La décroissance industrielle (et par le fait même de la consommation) peut être réalisée par la mise sur pied ou le remodelage d’entreprises industrielles déjà existantes conçues pour réduire l’empreinte écologique et vouées à la conception et à la fabrication de produits de très longue durée, non polluants, réparables, actualisables et récupérables en majeure partie à l’aide de la récupération des produits déjà existants. Associé à une stabilisation démographique, cette refonte réduirait à un très faible pourcentage l’empreinte écologique du Québec. Les ressources énergétiques nécessaires à cette transition peuvent être puisées à même les ressources hydroélectriques. Il serait préférable bien sûr que l’hydroélectricité produite au Québec ne soit pas davantage exportée aux États-Unis et en Ontario. Il est probable, néanmoins, qu’Hydro-Québec poursuive sa politique d’exportation afin de couper court à toute transition énergétique. La direction d’Hydro-Québec ne devrait-elle pas être dans ces conditions entre les mains de la population ? Corrélativement, l’hydroélectricité dilapidée dans la fabrication de produits inutiles et de faible durabilité destinés à l’exportation serait un apport appréciable dans le cadre de la transition. De plus, la recherche et le développement de nouvelles sources d’énergie peuvent être réalisés dans le cadre de cette économie écologique citoyenne.
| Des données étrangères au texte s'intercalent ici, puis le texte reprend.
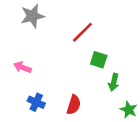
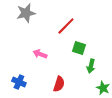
pink arrow: (22, 67) -> (40, 54), moved
blue cross: (36, 102) -> (19, 82), moved

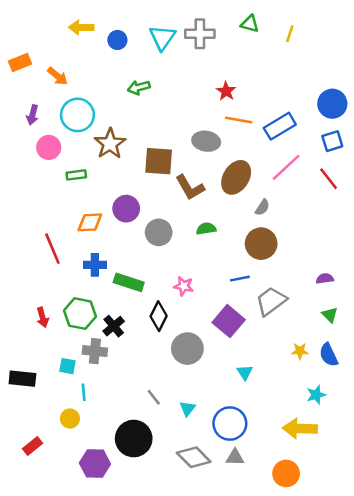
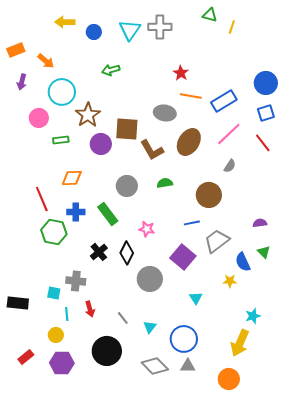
green triangle: (250, 24) -> (210, 15), moved
purple arrow: (32, 115) -> (22, 82), moved
gray semicircle: (262, 207) -> (230, 166), moved
purple circle: (126, 209) -> (101, 144), moved
green rectangle: (129, 282) -> (108, 214), moved, turned 35
green hexagon: (80, 314) -> (54, 232), moved
red arrow: (42, 317) -> (90, 309), moved
black cross: (114, 326) -> (99, 252), moved
yellow star: (300, 351) -> (230, 281), moved
blue semicircle: (329, 355) -> (243, 262), moved
yellow arrow: (300, 429) -> (240, 343), turned -68
purple hexagon: (95, 463) -> (62, 363), moved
L’importation et l’exportation sont des facteurs majeurs de la croissance. Avec une forte réduction à l’exportation et une démographie stabilisée, la croissance de la production est virtuellement impossible une fois la demande du marché intérieur satisfaite. L’import/export (deux facettes d’une même réalité) est le syndrome moderne de la boulimie de croissance des multinationales qui ont créé leur propre juridiction commerciale supranationale afin d’assujettir les États-Nations.

La population québécoise est plus à même que ses dirigeants d’évaluer et de répondre de façon adéquate aux défis actuels puisqu’en définitive elle devra en subir les conséquences. Il est de sa responsabilité démocratique d’établir de nouvelles règles économiques et politiques afin de préserver sa liberté et de veiller à son développement, c’est-à-dire au bien commun.

Le Québec et le Canada peuvent-ils soutenir un monde virtuellement en faillite ? Aucune nation ne peut se vanter d’être en mesure de réaliser un tel fantasme. Comment une nation empêtrée dans les filets de la croissance pourrait-elle venir en aide à d’autres nations sans s’embourber davantage dans des difficultés insolubles ? Les nations qui apporteront quelque chose à l’humanité seront celles qui auront su régler leurs problèmes et décroître.

L’économie telle que nous la connaissons peut être changée de façon progressive. Dans un premier temps, la monnaie des banques peut soutenir les émissions de monnaie locales en demeurant en dépôt. Elle cesse de circuler dans l’économie locale au profit de la monnaie locale — les usagers échangeant de la monnaie locale à parité contre la monnaie des banques. Il s’agit, dans un premier temps, de substituer une monnaie à une autre et il n’y a à proprement parler aucune création de monnaie puisqu’il n’y a pas plus de monnaie en circulation. L’économie locale, avec ses propres règles de fonctionnement remplace peu à peu l’économie de l’endettement systémique. Au moment opportun, la monnaie des banques est restituée à ses propriétaires sans que cela n’affecte les économies locales qui forme désormais l’économie de la province.